Marion Cotillard, Brad Pitt e Robert Zemeckis |
Subitamente, com assinatura de Robert Zemeckis, um grande retorno aos valores do melodrama de guerra — este texto foi publicado no Diário de Notícias (30 Novembro), com o título 'Melodrama de guerra renasce com Brad Pitt e Marion Cotillard'.
Será que neste nosso admirável mundo global até mesmo um filme como Casablanca, realizado por Michael Curtiz em 1942, já começou a ser desconhecido da maior parte dos espectadores? A pergunta não é banalmente nostálgica, mas visceralmente cultural. A saber: será que até mesmo a nobreza clássica de Hollywood está a ser esmagada por uma noção de cinema popular que se esgota em Harry Potter e seus companheiros mais ou menos monstruosos? Vem isto a propósito de alguém, Robert Zemeckis, que arrisca, precisamente, fazer um filme como Aliados [Allied], evocando e invocando a grande tradição do melodrama de guerra de que Casablanca continua a ser, apesar de tudo, o símbolo mais universal.
Para evitar confusões, Zemeckis situa mesmo a primeira parte do seu filme em... Casablanca! Humphrey Bogart e Ingrid Bergman não passam de uma memória inacessível, mas o seu simbolismo romântico surge revisitado por um novo par, Brad Pitt e Marion Cotillard, vivendo também uma aventura em que a frieza dos jogos de espionagem se combina com as intensidades do impulso amoroso.
Digamos, para simplificar, que se trata da história de um par assombrado. Max Vatan (Pitt) é um oficial canadiano que recebe a missão de assassinar o embaixador alemão em Casablanca, para tal contando com a colaboração de Marianne Beauséjour (Cotillard), das fileiras da Resistência francesa. Missão cumprida, apaixonam-se e vão viver para Londres até que, um dia, já casados e com uma filha, ainda sem se vislumbrar o fim da guerra, Max é informado pelos serviços britânicos de que há suspeitas de Marianne ser uma espia alemã...

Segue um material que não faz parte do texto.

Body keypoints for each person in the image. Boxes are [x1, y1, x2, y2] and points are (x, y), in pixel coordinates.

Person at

No seu esquematismo, este resumo limita-se a corresponder à imagem promocional de Aliados (as peripécias referidas coincidem com as que estão no respectivo trailer). Como qualquer sinopse do género, pouco ou nada nos diz sobre a riqueza dramática do filme. Convém referir, a esse propósito, que Zemeckis contou com a colaboração essencial de um argumentista tão talentoso como o inglês Steven Knight que escreveu, por exemplo, Estranhos de Passagem (Stephen Frears, 2002) ou Promessas Perigosas (David Cronenberg, 2007), tendo também realizado o magnífico Locke (2013), em que Tom Hardy interpretava uma personagem solitária, ao telefone, a conduzir o seu automóvel [entrevista: 1 + 2].

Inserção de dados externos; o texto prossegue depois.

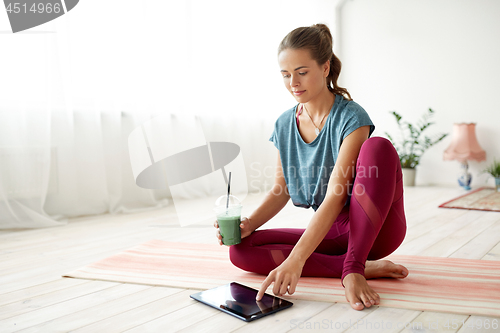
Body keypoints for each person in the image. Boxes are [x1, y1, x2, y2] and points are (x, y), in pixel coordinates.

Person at [214, 23, 408, 311]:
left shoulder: (352, 117)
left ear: (326, 68)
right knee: (240, 251)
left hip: (374, 227)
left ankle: (353, 267)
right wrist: (249, 225)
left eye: (302, 72)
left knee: (378, 147)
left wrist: (297, 260)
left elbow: (335, 194)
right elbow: (282, 190)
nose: (293, 82)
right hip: (334, 229)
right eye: (285, 74)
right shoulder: (284, 123)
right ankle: (356, 266)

Aliados pode definir-se como uma odisseia sobre as formas de coexistência de verdade e mentira, do desejo e das suas máscaras. Isso é particularmente importante logo no capítulo inicial, em Casablanca, com Max e Marianne a encenarem a relação romântica das suas personagens fictícias (observem-se as cenas no terraço, à noite, em que sabem que a vizinhança espreita os seus beijos e abraços). Tal encenação confunde-se já com a sua própria história de amor, ilustrando essa íntima crueldade que alguém definiu dizendo que “o amor é dar o que não se tem a alguém que não o quer”.